_Requisitos do exercício_
Transcreva fielmente o trecho do texto sobre a corrupção entre Angola e Portugal que começa nas palavras "Grande Angular - Angola" e termina depois das palavras "dois países aproveitaram.".

**** Secção do documento ****

26.1.20

Grande Angular - Angola é nossa!

Por António Barreto
A onda de corrupção comprovada, alegada ou suposta é enorme, conhecida há anos e pressentida há décadas. Bancos, seguradoras, exportadoras, agências de comunicação, consultoras e escritórios de advogados instalaram-se confortavelmente na charneira entre Angola e Portugal. Estabeleceram-se ainda mais comodamente no universo das relações ilícitas entre os dois países. E navegaram na onda dos refúgios dourados: os paraísos fiscais, os infernos da droga, os campos de petróleo e as lapidadoras de diamantes. Durante anos, em Portugal e alhures, floresceram os negócios à sombra de Estados de direito associados a ditaduras de desenvolvimento e a democracias de acumulação primitiva. Os governos de Portugal e Angola organizaram a galáxia. As elites dos dois países aproveitaram.

**** Registos de dados ****

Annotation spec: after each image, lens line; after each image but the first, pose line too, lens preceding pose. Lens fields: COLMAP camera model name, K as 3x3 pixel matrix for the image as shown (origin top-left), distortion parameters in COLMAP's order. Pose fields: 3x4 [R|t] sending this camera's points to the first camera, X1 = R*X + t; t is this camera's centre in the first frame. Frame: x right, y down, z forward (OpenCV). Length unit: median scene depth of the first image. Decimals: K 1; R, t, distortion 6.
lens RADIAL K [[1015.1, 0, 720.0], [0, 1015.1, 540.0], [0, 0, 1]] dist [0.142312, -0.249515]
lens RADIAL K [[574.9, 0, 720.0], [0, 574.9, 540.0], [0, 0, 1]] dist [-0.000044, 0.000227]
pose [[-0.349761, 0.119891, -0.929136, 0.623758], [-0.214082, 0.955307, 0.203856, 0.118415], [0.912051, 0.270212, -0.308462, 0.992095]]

****
**** Registos de dados ****

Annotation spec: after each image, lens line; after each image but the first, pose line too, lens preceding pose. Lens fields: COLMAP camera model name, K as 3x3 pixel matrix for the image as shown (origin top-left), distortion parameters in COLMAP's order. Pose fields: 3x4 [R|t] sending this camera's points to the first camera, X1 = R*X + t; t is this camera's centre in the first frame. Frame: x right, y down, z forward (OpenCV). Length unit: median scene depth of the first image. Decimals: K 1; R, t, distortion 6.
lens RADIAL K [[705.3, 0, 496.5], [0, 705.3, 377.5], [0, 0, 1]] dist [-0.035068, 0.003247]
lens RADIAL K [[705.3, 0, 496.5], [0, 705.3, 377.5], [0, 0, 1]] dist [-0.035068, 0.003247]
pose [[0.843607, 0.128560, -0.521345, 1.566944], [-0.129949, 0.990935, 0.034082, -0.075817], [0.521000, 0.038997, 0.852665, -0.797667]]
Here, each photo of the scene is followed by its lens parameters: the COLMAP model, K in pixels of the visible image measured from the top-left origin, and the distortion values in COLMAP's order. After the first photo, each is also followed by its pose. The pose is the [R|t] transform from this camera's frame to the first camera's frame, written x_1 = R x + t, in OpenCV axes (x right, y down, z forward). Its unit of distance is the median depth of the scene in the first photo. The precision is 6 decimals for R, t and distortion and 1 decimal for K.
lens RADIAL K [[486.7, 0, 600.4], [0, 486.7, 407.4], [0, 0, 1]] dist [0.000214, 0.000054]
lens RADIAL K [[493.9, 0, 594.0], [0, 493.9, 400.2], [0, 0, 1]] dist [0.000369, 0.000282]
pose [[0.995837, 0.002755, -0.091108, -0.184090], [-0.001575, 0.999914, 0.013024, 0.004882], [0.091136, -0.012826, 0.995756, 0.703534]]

****

_Resposta ao exercício_
Grande Angular - Angola é nossa!

Por António Barreto
A onda de corrupção comprovada, alegada ou suposta é enorme, conhecida há anos e pressentida há décadas. Bancos, seguradoras, exportadoras, agências de comunicação, consultoras e escritórios de advogados instalaram-se confortavelmente na charneira entre Angola e Portugal. Estabeleceram-se ainda mais comodamente no universo das relações ilícitas entre os dois países. E navegaram na onda dos refúgios dourados: os paraísos fiscais, os infernos da droga, os campos de petróleo e as lapidadoras de diamantes. Durante anos, em Portugal e alhures, floresceram os negócios à sombra de Estados de direito associados a ditaduras de desenvolvimento e a democracias de acumulação primitiva. Os governos de Portugal e Angola organizaram a galáxia. As elites dos dois países aproveitaram.